About this exercise:
Word for word, reproduce the records, keeping none of the pictures.

(Graphic revision entries)
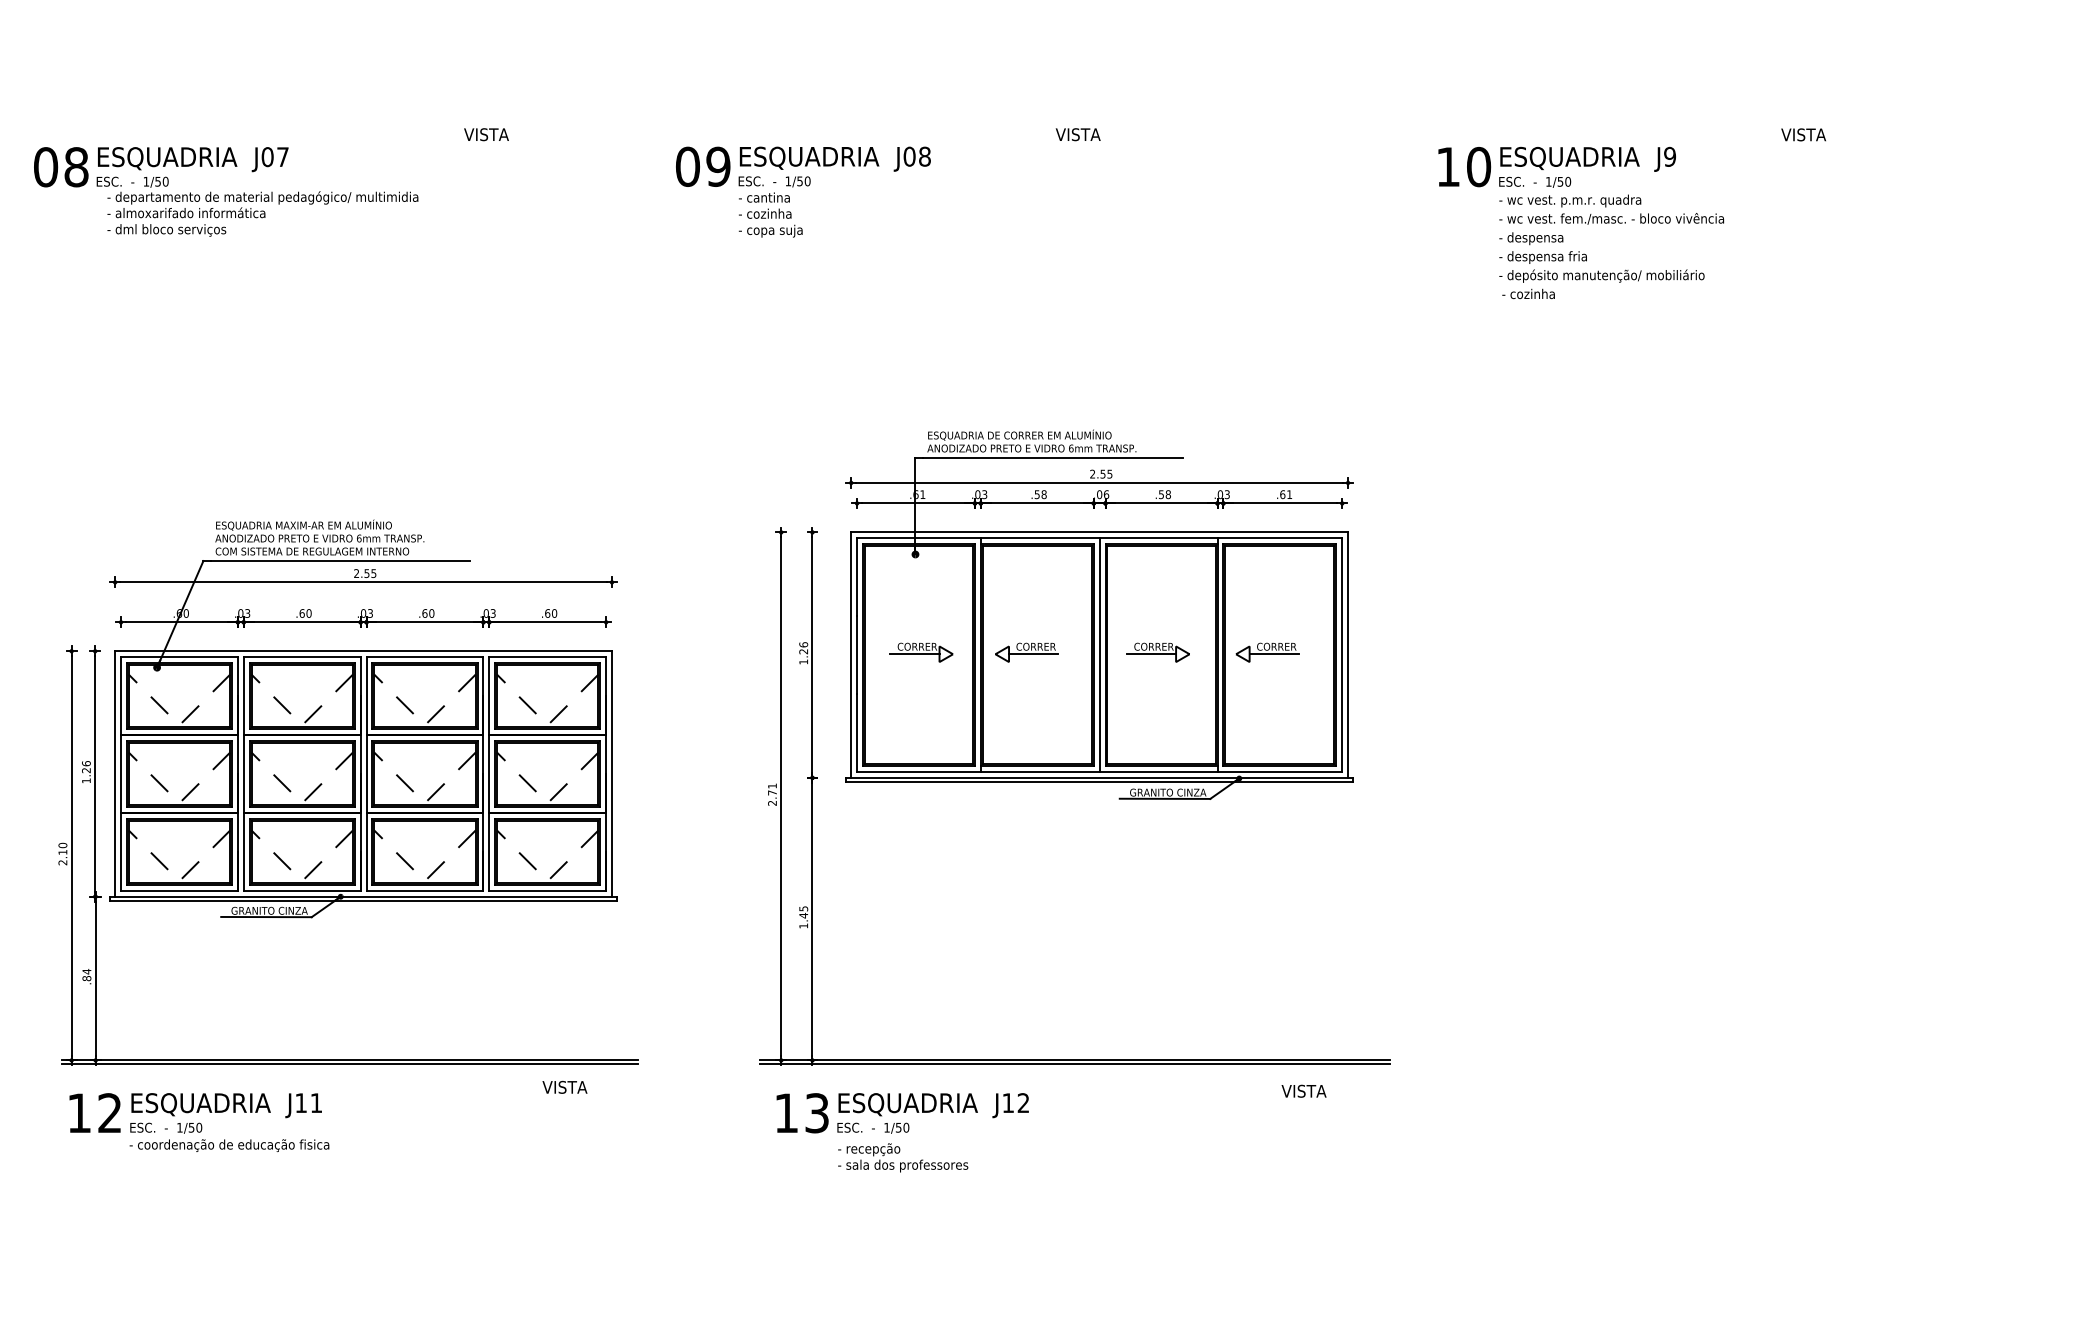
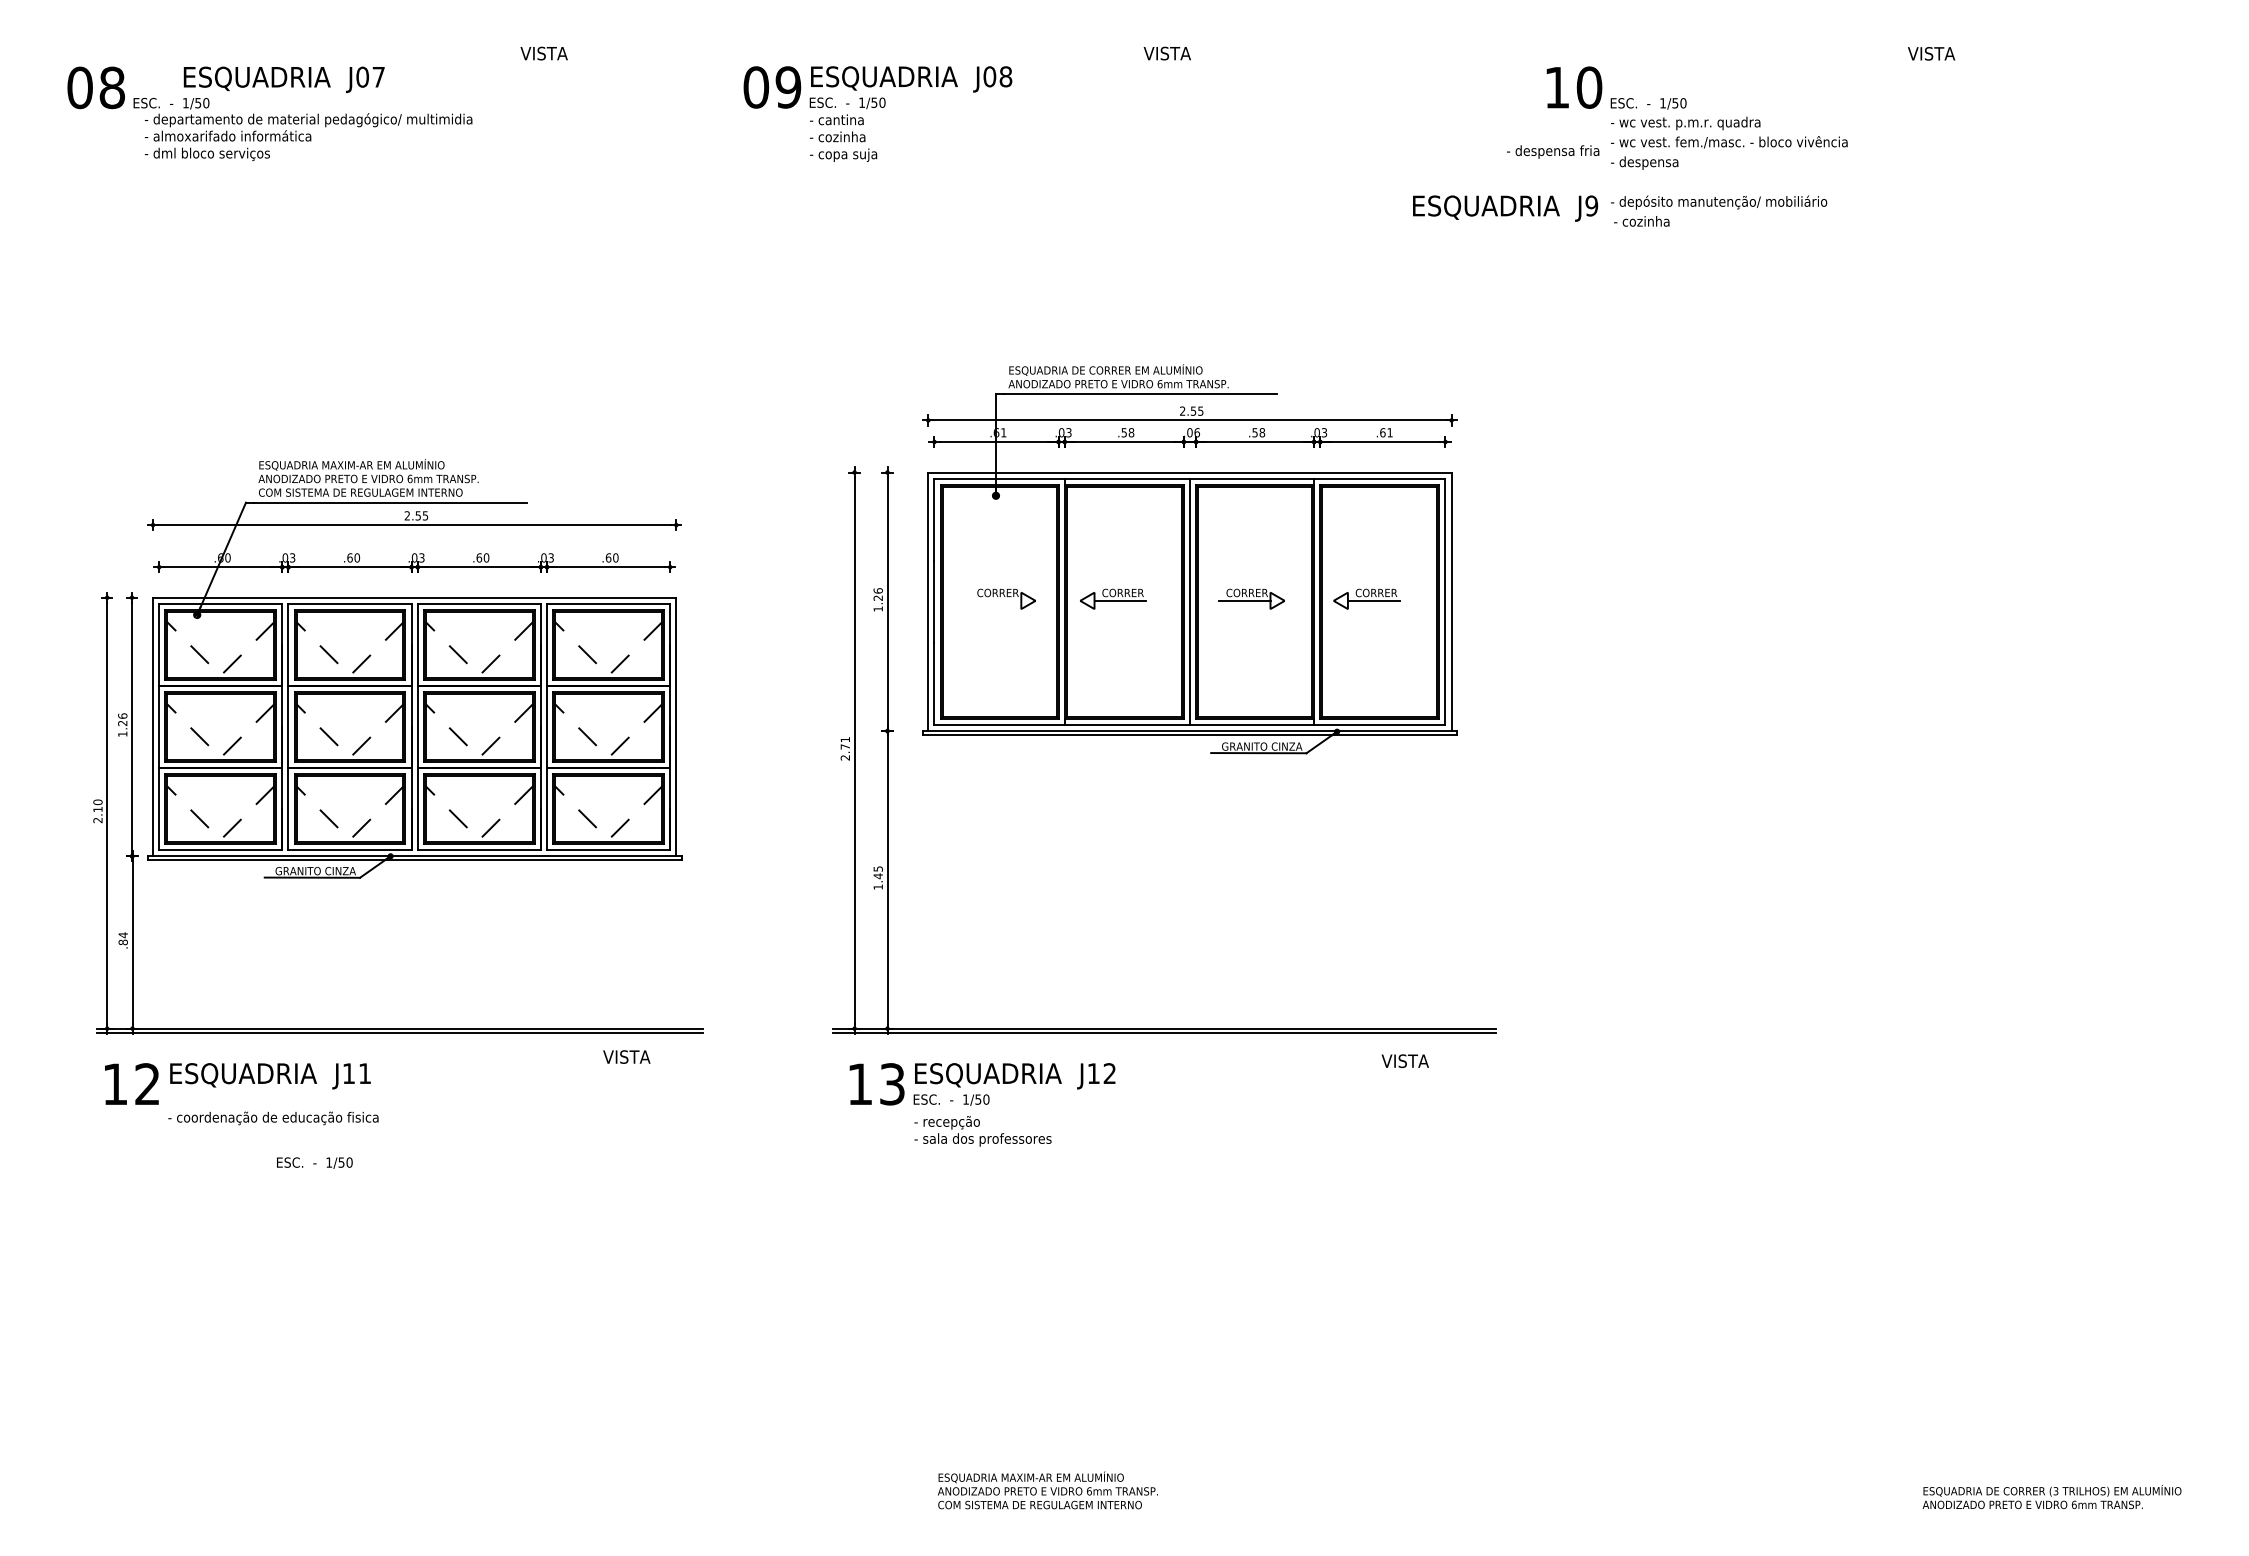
text: (192, 159) -> (283, 79), moved
text: (1588, 159) -> (1505, 208), moved
text: (1543, 257) -> (1553, 151), moved
line: (915, 653) -> (995, 600), removed
text: (165, 1127) -> (314, 1162), moved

Solution below:
text: (192, 159) -> (283, 79), moved
text: (1588, 159) -> (1505, 208), moved
text: (1543, 257) -> (1553, 151), moved
line: (915, 653) -> (995, 600), removed
text: (165, 1127) -> (314, 1162), moved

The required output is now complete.